With the current level of domestic and global turmoil, business owners of Lower Middle Market Companies routinely ask two questions:
1. “What’s happening to business values?”
2. “Is it too late to sell my business?”
The answers are:
Global M&A deal markets are down 21% in the first half 2022, as international and domestic “big deals” have subsided;
Lower Middle Market (LMM) deals for companies of less than $50 million in sales are up 8% during this same period;
LMM Buyers and Sellers remain active on the M&A playing field amid the current turbulence as business performance fundamentals remain stable to improving;
Private equity and professional investors are flush with $1.3 trillion of “dry powder”, eager to deploy capital into “high quality” companies;
High quality companies with better performance fundamentals are in short supply;
Buyers are transacting deals at premium prices consistent with 2021 for high quality companies;
Selling companies’ track records during COVID are a good barometer for the ability to navigate the turbulent business cycle ahead;
“Old Economy” businesses – manufacturing, distribution, business services – remain the life blood of the Lower Middle Market and attractive to an abundance of buyers. New home construction-related businesses are adjusting in the higher interest rate environment by local market.

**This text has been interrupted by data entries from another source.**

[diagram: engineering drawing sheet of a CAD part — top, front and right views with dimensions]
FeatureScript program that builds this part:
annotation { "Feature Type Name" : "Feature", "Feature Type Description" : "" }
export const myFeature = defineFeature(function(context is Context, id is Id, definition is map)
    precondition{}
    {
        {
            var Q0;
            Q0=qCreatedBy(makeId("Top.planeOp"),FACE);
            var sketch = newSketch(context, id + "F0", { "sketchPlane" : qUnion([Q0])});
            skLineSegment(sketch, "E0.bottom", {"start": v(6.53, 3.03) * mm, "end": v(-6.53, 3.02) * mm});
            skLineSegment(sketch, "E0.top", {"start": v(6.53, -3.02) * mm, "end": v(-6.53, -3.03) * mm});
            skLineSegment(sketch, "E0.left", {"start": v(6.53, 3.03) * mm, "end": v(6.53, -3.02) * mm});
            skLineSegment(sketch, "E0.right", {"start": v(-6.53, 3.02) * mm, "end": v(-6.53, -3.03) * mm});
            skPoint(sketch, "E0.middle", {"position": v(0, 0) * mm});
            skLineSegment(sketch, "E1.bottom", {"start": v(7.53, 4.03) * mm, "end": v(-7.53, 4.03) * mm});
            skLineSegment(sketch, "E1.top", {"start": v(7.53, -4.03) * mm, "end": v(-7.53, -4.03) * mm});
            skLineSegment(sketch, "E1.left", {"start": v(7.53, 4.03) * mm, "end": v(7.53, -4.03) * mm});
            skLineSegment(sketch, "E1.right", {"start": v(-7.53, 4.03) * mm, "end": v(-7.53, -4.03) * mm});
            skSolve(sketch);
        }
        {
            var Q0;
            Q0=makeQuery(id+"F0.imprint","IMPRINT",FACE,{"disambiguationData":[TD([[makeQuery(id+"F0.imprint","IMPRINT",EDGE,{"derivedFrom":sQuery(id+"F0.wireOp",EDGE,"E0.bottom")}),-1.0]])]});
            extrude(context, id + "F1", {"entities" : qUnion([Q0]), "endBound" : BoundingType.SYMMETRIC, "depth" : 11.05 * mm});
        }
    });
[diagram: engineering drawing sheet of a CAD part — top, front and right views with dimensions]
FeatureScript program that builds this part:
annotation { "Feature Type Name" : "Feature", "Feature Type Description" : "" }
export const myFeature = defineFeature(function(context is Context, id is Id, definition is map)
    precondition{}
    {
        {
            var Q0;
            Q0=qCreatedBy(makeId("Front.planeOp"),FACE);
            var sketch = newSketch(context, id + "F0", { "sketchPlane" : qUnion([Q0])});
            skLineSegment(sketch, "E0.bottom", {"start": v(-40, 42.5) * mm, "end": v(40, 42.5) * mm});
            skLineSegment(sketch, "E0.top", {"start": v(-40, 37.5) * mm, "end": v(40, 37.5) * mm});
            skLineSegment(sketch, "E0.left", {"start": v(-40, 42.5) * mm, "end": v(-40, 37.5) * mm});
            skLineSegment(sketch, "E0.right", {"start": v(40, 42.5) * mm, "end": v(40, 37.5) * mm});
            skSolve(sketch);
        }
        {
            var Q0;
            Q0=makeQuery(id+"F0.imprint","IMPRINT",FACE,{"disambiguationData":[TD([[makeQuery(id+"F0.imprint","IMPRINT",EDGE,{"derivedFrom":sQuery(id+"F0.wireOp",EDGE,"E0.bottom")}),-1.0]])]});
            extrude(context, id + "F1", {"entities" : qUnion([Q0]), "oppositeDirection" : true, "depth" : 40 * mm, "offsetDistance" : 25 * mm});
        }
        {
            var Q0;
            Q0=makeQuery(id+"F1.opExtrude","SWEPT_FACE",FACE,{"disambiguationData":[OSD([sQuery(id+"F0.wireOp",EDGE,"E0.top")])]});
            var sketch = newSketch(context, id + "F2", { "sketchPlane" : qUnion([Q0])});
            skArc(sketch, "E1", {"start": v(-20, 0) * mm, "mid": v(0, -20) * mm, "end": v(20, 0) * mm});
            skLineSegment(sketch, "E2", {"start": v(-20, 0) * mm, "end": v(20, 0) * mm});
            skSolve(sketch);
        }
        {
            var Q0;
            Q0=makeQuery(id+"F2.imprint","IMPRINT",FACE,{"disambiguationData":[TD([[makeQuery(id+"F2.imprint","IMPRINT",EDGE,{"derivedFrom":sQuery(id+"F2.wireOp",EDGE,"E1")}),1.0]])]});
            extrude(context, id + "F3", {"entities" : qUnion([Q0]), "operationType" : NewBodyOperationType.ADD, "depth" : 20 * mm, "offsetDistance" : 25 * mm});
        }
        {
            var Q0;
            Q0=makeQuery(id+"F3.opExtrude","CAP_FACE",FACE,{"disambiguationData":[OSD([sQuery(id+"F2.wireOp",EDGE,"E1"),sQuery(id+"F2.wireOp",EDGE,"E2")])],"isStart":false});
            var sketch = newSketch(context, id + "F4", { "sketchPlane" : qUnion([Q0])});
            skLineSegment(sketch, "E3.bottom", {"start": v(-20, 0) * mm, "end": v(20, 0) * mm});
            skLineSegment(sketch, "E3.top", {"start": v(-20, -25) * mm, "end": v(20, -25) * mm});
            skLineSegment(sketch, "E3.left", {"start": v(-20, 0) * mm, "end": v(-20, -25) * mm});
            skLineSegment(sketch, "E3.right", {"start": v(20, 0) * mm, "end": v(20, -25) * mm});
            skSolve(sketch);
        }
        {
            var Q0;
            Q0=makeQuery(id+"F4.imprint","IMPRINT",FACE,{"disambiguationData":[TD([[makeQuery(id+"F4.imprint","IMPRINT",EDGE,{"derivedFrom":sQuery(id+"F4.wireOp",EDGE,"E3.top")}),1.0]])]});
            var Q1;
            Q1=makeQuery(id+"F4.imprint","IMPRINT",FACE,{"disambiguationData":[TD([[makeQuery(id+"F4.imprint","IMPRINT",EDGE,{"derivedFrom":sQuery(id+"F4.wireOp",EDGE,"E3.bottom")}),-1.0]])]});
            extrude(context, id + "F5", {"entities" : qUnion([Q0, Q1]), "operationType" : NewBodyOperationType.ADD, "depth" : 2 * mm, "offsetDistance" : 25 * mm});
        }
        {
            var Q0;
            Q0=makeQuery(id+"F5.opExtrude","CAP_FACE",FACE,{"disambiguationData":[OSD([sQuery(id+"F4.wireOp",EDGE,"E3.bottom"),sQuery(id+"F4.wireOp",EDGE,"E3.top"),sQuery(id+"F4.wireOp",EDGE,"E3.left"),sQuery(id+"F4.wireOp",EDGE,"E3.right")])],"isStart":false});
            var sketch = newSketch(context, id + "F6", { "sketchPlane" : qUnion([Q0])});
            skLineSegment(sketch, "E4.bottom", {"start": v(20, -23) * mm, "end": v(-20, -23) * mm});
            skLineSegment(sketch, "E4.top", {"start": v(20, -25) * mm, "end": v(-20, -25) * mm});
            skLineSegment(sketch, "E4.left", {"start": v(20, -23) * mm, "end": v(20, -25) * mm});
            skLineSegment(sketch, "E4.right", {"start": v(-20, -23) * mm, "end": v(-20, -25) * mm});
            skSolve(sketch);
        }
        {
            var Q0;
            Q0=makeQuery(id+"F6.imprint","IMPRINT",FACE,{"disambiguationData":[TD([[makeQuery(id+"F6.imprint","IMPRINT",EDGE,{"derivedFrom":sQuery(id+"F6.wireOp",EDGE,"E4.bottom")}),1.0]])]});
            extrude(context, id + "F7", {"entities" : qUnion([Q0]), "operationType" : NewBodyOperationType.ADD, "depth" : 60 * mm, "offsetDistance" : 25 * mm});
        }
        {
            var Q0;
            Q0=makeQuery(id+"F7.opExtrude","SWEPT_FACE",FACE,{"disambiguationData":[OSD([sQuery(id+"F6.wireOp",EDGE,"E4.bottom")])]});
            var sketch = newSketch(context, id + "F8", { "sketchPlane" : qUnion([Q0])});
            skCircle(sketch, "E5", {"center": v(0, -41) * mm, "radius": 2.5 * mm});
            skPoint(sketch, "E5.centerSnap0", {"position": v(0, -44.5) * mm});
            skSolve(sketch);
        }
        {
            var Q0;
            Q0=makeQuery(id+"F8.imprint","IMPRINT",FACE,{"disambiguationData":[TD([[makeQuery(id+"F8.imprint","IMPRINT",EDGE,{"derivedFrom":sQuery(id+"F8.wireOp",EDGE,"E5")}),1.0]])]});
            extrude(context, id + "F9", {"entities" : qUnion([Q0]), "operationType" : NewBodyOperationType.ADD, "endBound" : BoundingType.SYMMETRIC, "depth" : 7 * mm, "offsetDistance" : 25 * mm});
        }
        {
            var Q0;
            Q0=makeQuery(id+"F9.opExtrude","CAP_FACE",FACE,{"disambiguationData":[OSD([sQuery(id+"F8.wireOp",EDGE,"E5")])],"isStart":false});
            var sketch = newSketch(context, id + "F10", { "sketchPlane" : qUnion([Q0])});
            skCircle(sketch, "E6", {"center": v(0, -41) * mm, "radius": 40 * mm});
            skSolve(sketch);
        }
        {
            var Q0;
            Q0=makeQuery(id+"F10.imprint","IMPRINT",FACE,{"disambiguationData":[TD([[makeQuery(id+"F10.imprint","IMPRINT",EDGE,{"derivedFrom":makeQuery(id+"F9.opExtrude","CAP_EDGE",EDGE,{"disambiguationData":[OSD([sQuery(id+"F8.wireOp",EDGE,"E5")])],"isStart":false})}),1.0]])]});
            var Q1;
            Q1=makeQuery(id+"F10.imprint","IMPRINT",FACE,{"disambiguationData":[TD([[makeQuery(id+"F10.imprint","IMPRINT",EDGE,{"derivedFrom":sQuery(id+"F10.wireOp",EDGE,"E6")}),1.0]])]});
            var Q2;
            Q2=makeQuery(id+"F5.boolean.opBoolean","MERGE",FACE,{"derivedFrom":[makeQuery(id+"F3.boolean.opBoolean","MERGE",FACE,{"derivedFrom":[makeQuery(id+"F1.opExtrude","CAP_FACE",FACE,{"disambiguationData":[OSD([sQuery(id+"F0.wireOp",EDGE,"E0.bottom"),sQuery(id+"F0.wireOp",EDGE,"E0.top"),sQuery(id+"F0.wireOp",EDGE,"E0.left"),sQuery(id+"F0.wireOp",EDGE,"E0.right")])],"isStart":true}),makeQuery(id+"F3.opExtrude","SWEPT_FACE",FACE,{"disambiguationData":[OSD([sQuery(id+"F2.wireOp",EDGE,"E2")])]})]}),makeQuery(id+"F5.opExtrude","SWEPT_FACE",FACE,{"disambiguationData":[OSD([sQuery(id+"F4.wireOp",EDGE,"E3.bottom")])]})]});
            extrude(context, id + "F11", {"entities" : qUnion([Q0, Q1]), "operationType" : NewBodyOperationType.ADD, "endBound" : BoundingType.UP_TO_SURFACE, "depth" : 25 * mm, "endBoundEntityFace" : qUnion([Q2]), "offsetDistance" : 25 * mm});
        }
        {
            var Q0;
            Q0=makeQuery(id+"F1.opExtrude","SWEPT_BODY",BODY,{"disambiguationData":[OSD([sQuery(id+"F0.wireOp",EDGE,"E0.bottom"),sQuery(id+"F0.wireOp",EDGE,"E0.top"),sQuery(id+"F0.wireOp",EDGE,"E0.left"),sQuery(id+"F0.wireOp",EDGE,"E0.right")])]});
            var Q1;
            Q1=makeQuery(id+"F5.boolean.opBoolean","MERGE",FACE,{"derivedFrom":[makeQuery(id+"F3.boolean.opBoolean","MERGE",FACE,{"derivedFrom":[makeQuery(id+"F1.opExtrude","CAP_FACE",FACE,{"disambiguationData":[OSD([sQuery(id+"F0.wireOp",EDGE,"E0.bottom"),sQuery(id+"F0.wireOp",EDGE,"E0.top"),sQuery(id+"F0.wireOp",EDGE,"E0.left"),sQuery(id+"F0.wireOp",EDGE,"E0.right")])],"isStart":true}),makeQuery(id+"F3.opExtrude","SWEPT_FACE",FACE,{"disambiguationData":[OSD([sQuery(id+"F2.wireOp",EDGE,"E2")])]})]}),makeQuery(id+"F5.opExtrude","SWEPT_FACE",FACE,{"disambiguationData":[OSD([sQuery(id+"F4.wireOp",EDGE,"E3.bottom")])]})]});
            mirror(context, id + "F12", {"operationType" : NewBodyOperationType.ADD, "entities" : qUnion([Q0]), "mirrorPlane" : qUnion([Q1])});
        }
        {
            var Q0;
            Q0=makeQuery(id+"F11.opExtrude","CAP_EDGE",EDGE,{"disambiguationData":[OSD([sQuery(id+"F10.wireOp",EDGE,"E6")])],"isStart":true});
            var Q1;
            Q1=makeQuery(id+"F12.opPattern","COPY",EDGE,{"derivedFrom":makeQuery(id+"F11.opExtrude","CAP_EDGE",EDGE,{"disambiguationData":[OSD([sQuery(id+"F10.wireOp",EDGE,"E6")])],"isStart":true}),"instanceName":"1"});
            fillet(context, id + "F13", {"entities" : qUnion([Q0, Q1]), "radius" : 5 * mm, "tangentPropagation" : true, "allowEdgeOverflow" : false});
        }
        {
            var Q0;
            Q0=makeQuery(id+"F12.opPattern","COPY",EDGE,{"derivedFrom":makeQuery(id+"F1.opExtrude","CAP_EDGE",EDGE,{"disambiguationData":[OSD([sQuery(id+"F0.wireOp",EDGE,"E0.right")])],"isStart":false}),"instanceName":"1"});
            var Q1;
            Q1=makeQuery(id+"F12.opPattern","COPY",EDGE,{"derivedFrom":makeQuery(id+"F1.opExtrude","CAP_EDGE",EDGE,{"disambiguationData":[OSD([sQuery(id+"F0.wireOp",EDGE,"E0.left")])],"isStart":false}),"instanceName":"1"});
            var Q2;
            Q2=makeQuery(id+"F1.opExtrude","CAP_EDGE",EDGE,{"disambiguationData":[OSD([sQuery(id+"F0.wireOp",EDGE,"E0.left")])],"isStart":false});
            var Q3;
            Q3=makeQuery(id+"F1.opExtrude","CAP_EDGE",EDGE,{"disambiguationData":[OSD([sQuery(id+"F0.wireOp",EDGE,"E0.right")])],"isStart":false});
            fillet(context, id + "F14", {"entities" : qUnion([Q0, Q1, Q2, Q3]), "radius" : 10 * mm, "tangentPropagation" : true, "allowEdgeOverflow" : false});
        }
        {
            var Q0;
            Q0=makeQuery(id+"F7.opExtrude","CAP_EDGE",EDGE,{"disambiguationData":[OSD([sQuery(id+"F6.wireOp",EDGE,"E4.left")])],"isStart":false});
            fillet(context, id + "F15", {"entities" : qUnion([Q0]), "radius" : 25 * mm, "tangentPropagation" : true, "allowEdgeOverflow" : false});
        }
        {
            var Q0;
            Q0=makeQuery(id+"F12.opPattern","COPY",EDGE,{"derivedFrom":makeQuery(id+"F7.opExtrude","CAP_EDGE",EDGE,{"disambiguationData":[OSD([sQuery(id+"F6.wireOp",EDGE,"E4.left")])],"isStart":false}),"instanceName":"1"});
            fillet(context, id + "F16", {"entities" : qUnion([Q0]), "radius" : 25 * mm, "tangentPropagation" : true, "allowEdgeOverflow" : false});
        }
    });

Professional investors are expanding their search efforts into non-traditional business sectors within healthcare, technology and business services; and
Inflation, staffing and supply chain challenges continue to be of primary importance to business owners. Owners appear less concerned about rising interest rates at this time since many companies deleveraged their balance sheets with PPP/EIDL funds.
Conclusion: Based on these M&A factors, Ironline Advisors remains BULLISH about the Lower Middle Market M&A activity through 2023, even with the business-related headwinds and turbulence.